New Footage Friday: PG13! FINLAY! KILLER KARL KOX! DERRICK KING!

Killer Karl Kox Turns Face! AWCW 1973     Pt. 2     Pt. 3     Pt. 4     Pt. 5

MD: We don't do whole TV shows often but this feels worth covering. It's possible this has been out there but quick googling and youtube searches didn't bring it up and it popped up on a TV youtube channel as opposed to a wrestling one, which is always a good sign. This is just a great episode of territories TV, one that felt close to ten years before its time. 73 is not that deep into the decade and things are already defined by the war between Big Bad John's crew and the People's Army.

Lord Layton's perfect as the host, always feigning a struggle with his own moral quandary of journalistic neutrality vs rooting for the good people against the very bad, which just somehow makes the good feel better and the bad worse. The fans are interesting here, never popping at individual lines in the interviews, but waiting until the end. As Karl Kox (who had just turned face) was going on about how he did it for his dead mother who didn't want to see him reviled anymore, I wasn't sure if he really had the fans because of it. In the end though, they were on board. It's such a novel, unique to this area, thing that Big Bad John's biggest gripe was that he had paid $1500 to fly Kox out to be part of his crew and now that money was wasted. That wouldn't have worked almost anywhere else in the world.

This episode had four matches, all of which at least a little competitive. The first (part 2 video) was Bulldog Brower/Abby vs.  Larry O'Dea/Billy White Wolf, with Brower taking a good chunk of the match and the promo after. It left me wanting to see more of him. He had a great presence, a bulky force of gravity in the center of the ring, with big wind-ups to his shots and smart use of his size. It was a weird setting to see Adnan, but he was mainly there to bounce of Brower. Post match promo had Brower enthusiastically talking over John so they couldn't entirely stay focused but it worked for what it was.

Exercise data:
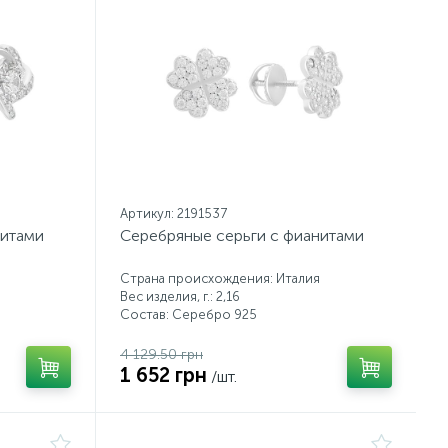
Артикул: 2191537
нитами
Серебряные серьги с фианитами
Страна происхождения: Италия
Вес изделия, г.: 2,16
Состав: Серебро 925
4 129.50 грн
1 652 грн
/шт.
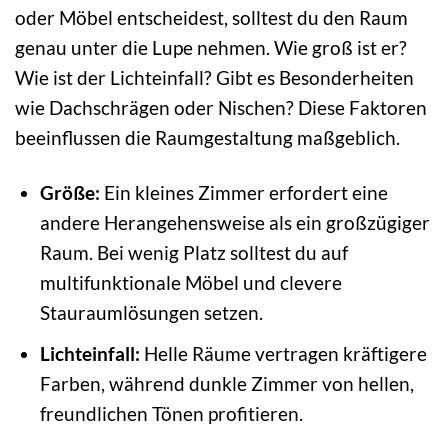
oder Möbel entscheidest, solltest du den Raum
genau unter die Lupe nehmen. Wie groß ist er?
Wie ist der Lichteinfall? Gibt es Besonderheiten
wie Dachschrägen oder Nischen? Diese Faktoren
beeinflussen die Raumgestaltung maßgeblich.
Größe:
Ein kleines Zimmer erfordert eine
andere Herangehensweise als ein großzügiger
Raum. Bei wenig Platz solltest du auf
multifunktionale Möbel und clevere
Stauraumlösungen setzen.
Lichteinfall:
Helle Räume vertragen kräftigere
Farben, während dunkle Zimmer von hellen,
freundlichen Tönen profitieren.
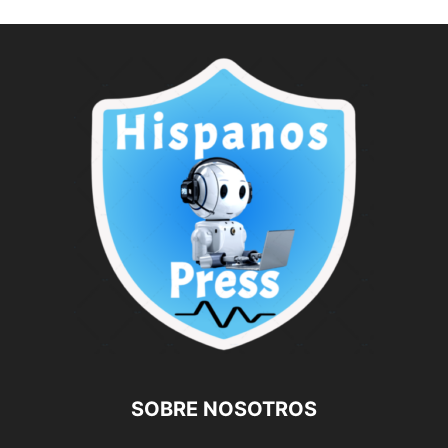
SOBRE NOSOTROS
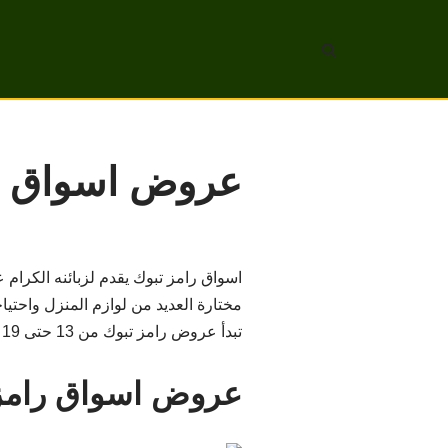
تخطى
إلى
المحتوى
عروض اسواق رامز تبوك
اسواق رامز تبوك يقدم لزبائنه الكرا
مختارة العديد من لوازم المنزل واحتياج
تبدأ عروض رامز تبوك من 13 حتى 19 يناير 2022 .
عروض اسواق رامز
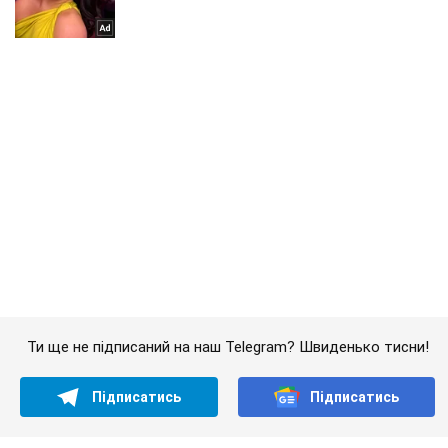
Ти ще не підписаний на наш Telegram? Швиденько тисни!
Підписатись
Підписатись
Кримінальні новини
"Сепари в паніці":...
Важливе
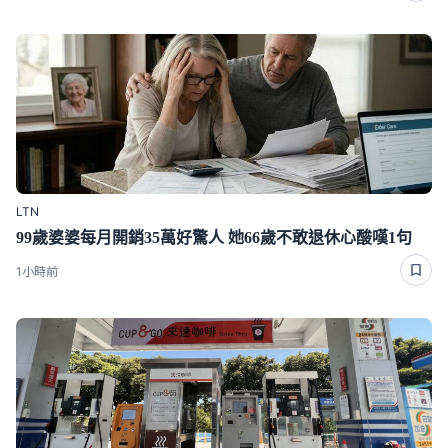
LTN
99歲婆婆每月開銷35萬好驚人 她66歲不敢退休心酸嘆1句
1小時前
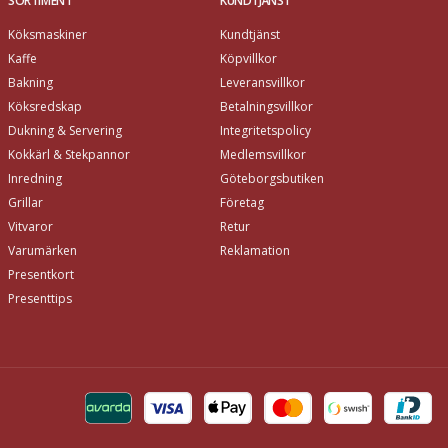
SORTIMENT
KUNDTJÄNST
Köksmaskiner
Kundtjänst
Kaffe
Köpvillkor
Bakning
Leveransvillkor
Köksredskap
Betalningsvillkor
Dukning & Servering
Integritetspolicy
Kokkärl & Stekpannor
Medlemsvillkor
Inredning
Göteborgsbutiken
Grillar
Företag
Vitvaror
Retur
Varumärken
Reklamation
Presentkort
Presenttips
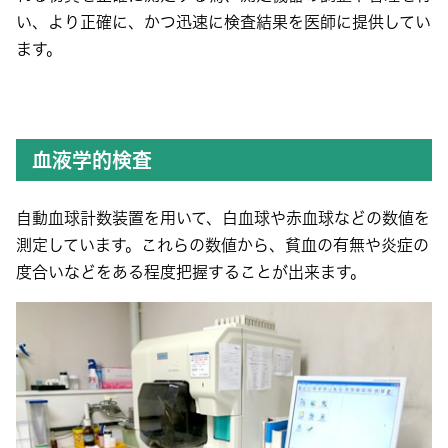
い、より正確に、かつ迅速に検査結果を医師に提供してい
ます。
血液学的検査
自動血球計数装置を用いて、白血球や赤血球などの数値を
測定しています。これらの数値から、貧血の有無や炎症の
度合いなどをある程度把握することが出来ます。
* * *
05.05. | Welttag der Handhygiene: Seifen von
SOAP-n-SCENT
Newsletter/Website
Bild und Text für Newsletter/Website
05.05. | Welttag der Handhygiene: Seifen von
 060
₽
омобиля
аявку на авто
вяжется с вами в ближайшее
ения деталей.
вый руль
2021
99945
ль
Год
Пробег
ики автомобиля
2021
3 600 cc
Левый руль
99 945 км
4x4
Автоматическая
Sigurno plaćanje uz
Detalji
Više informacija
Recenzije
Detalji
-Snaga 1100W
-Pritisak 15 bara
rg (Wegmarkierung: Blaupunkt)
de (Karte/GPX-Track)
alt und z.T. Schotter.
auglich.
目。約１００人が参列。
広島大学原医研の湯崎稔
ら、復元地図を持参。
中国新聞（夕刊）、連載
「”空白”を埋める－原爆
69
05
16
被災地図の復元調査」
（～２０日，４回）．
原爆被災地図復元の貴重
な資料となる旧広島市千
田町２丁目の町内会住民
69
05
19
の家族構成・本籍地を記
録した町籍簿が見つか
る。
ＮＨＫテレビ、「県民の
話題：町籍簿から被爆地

To do:
1/ Decide whether each statement below agrees with the review of the 1973 wrestling episode: (a) the episode contained four matches; (b) Big Bad John complained that he had paid $1500 to fly Kox out; (c) the fans popped at individual lines during the interviews. Answer yes or no for each and quote the deciding words of the review.
2/ Write a continuation of the review of the 1973 wrestling episode, beginning after its final sentence.

Answers to this exercise:
1/
(a) Yes: "This episode had four matches, all of which at least a little competitive."
(b) Yes: "he had paid $1500 to fly Kox out to be part of his crew and now that money was wasted."
(c) No: "never popping at individual lines in the interviews, but waiting until the end."

2/
Part 3 has the second match, which is Tiger Jeet Singh vs. Kox. The match was short but effective in establishing Kox as a tough and mean looming presence, now a babyface but not one that changed up his style at all. Singh moved and bumped around a bit more than you'd see a decade later, but he was still mostly what you'd expect. The forearm out of nowhere that ended it was great though. Post-match, Kox talked about how the other faces didn't trust him yet, which brought them out. This was the best part of the whole show as King Curtis, untrusting but pragmatic, said that they needed the greatest weapon in all of wrestling, the brainbuster (said like only he could) on their side.

Part 4 introduced Angelo Mosca to the territory, with Layton (who claims to have personally recruited him) playing up his sports and academic credentials like JR might fifteen years later. George Barnes is the sacrificial lamb and he stooges and bumps around well for him, but obviously doesn't have the chance to shine like in the recent Memphis footage we saw. Mosca is fine, but honestly, what's most notable is how out of breath he is in the post-match promo, even noting it and his nervousness, which is a good cover. Definitely not the sort of crazy Mosca promos we'd get in 84.

Then it ends with Waldo von Erich vs. Mario Milano, and if you can get past how deep Waldo still was into the nazi stormtrooper gimmick, even in 73 (it felt more severe than the Barons' goose stepping), this was actually really good. I don't think I've seen a ton of Waldo but he really worked the glove gimmick well, just absolutely unrelenting with a lot of different but all credible bits of offense surrounding it. Milano was fiery in his comebacks and revenge spots, quick to throw out headbutts. Just a good TV main event to put some heat back on the heels after the Kox turn and his win over Tiger.

The fact that we have this whole episode, and with TV Roll information at start makes me wonder just how much is out there. I know there are bits and pieces floating around but I really did enjoy this.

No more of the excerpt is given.